REGION: Sorrento Valley Coaster shuttle on chopping block

Transit agency scrambles to find cash to keep service going

By PAUL SISSON - Staff Writer | Thursday, December 18, 2008 6:42 PM PST

OCEANSIDE ---- Transit officials said Thursday they fear coastal rail commuters will soon lose a vital link between Coaster trains and Sorrento Valley businesses.

"If those shuttles go away, then it's going to hurt us, there is just no doubt about it," said Lane Fernandes, manager of commuter rail for the North County Transit District, which operates the Coaster on weekdays and Saturdays.

At its monthly meeting Thursday, the district's governing board received news that the Metropolitan Transit Authority will hold a public hearing in January on a proposal to kill the shuttle service because the authority no longer has enough money to subsidize carrying Coaster riders to and from their jobs at businesses such as Qualcomm Inc. and the many biotech firms in the Torrey Pines area.

Shuttle riders have already seen their share of financial pain. On Sept. 1, the San Diego transit agency began charging $1 each way for a service that used to be included in the cost of a $160 monthly Coaster pass.

Tom Lichterman, director of operations for the Transit District, said Thursday that the Coaster saw a 30 percent decrease in the number of boardings and departures from the Sorrento Valley station almost immediately after the $1-per-ride fee took effect. Before the change, the shuttle averaged about 500 daily round-trip riders. In October, Lichterman said, that number dropped to 325. In November it fell to 275.

It costs about $1 million per year to operate the shuttle service, and the transit district will need to find another $455,000 if it wants to keep the service, which has run since 1995, operational. Sorrento Valley Station is the destination for one in three North County Coaster riders.

Lichterman said the district currently gives the Metropolitan Transit Authority more than $300,000 to help defray the additional cost of hauling around Coaster riders once they arrive in San Diego. But Lichterman said that the San Diego transit agency only plans to give back about $110,000 of that money once it stops running the Sorrento Valley shuttles. The transit director noted that the San Diego transit agency has not added any additional trolley or bus services at Old Town Station or Santa Fe Station as a result of Coaster riders. He said the Sorrento Valley shuttle is the only demonstrable service addition that the authority has increased for the benefit of Coaster riders.

Transit director Jerome Stocks, a city councilman from Encinitas, said North County ought to quit sharing any Coaster revenue with San Diego if the shuttle service dies.

Lichterman said he is talking with Sorrento Valley businesses to see if there is any way they might be able to help keep the shuttle running after January.
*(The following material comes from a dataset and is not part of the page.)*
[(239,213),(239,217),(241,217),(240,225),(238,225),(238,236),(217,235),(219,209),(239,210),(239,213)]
He noted that 49 percent of Coaster riders, surveyed before the current $1 fee, said they would quit riding the Coaster to work with the new fees in place.

"Sixty-three percent of those people said they would drive alone in their own cars," Lichterman said.

Transit officials also received a report on Sprinter ridership Thursday. The most recent weekday count, which ended Dec. 5, showed 7,303 daily riders, a 15 percent decline from the estimated 8,658 counted Sept. 19.

Lichterman speculated that the recent decline in gas prices, and normal declines in transit ridership during the holidays had something to do with the decrease.

"At $1.60 a gallon, it's probably having some effect on some people's choice of how to get to work," Lichterman said.